If I could summarize the many headlines I’ve seen relating to parenting lately, “Woe for Working Women” would be the slogan I would choose. The media seems to think women with children are the new victimhood class as we trudge through endless COVID purgatory.
I’ll be the first to acknowledge that COVID has been hard on women with children. Being a working mom is hard enough when life is normal, but throw in paycheck uncertainties, intensified schedule juggling, school changes, and other factors, and working mothers have a ready-made scenario for a nervous breakdown.
Perhaps that’s why recent labor statistics show “that women have been choosing to leave the workforce in staggering numbers,” a fact which The New Yorker recently highlighted. These “staggering numbers” are four times the numbers of men doing the same, for “caregiving burdens have fallen disproportionately on women.”
One of these mothers is Leslie Chiaramonte of New York, who was recently highlighted in a USA Today article.

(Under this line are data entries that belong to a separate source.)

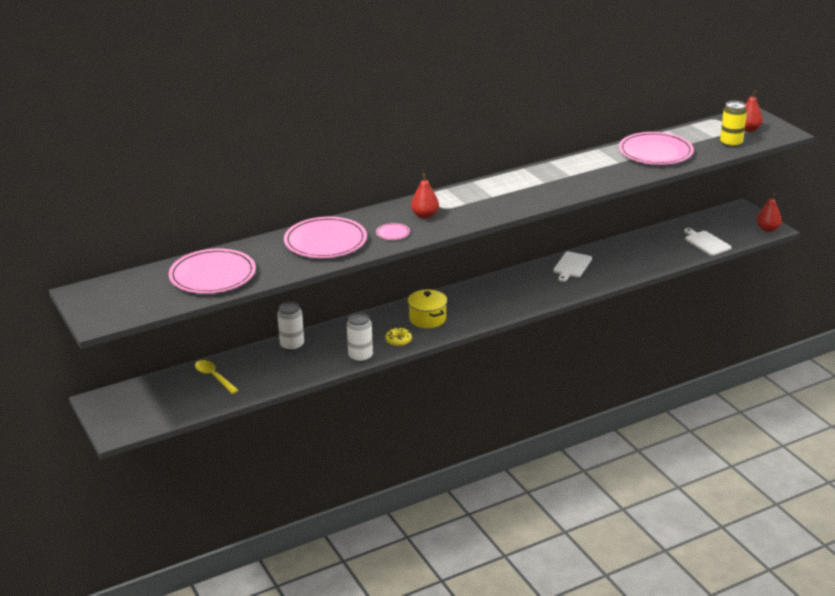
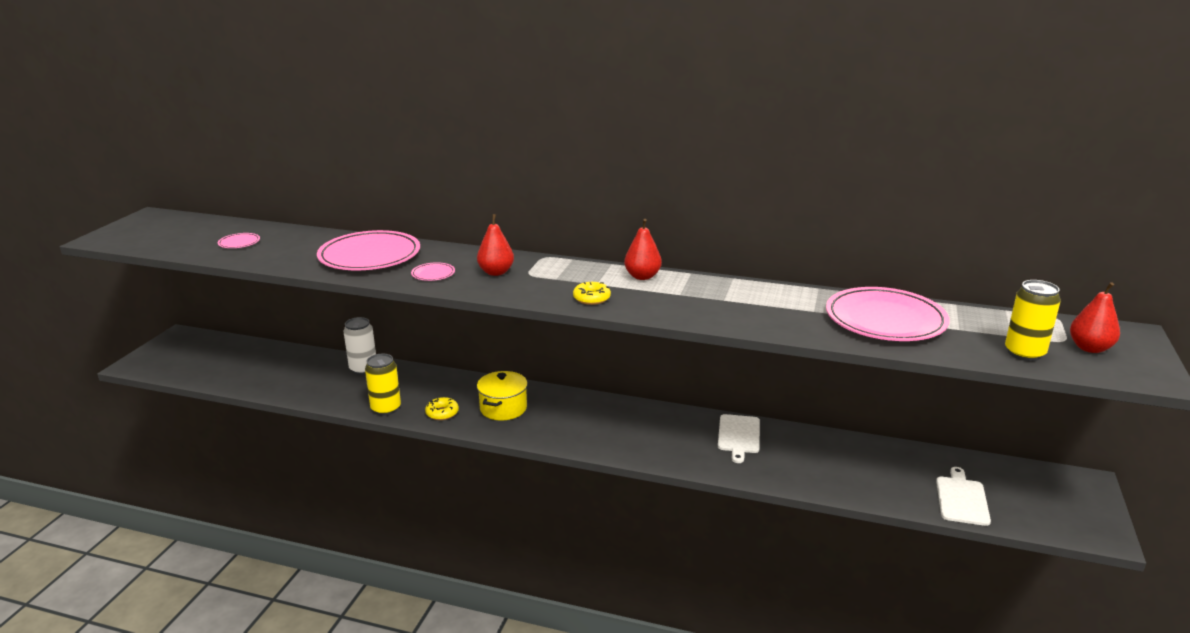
camera: 45 degrees right, 5 degrees down
(213, 276) = (239, 243): pink plate -> pink plate, size x0.41
(214, 377) = (268, 361): yellow spoon -> none
(360, 357) = (386, 409): white can -> yellow can
(508, 205) = (591, 298): none -> yellow donut
(571, 266) = (738, 436): white cutting board -> white cutting board turned 60 degrees counterclockwise
(767, 229) = (1091, 530): red pear -> red pear (642, 276)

Once a nurse on a COVID floor, Chiaramonte reluctantly gave up her job (and its health insurance) when she realized her husband had to continue running the family business and therefore could not monitor her daughter’s schooling. The accompanying video shows Chiaramonte going about daily life, sadly helping her daughter with school and declaring, “I don’t think anyone really understands the impact – the long-term impact this is having on parents, on children, on those that were affected by COVID.”
She’s absolutely right. There are many impacts of the virus and accompanying shutdown that we don’t yet understand. Many of them are negative. But could some of the impacts we view negatively actually be more positive than we believe?
The reason I ask that is because while Chiaramonte was mournfully explaining the tragedy of losing her job in order to stay at home with her children, I happened to look at her daughter’s face. Perhaps it was just the excitement of having a TV camera follow her around, but the little girl looked as though she was struggling to hide her delight. She was enjoying attending school at home, and enjoying the fact that mommy was there with her, overseeing her schoolwork and spending time with her.
How many other children are like this little girl? I have to believe there are many of them. Yes, the fact that mommy had to quit her job may be putting financial strain on the family, there may not be money for dance lessons or fun vacations or even dinners out or movies. But these children have gained a caring, supportive adult who is present in more of their lives than before.
That’s something today’s children desperately need. As recently mentioned in a Canadian magazine, The Walrus, the state of children’s mental health is of special concern during COVID, and the best way to handle these problems isn’t necessarily through professional help:
Broadening the coverage of mental health resources is certainly desirable, but it doesn’t represent a complete solution: interpersonal relationships are key. The presence of just one supportive adult—a parent, an extended family member, a coach, a guidance counsellor—can be a major determinant of how well a child copes with stress.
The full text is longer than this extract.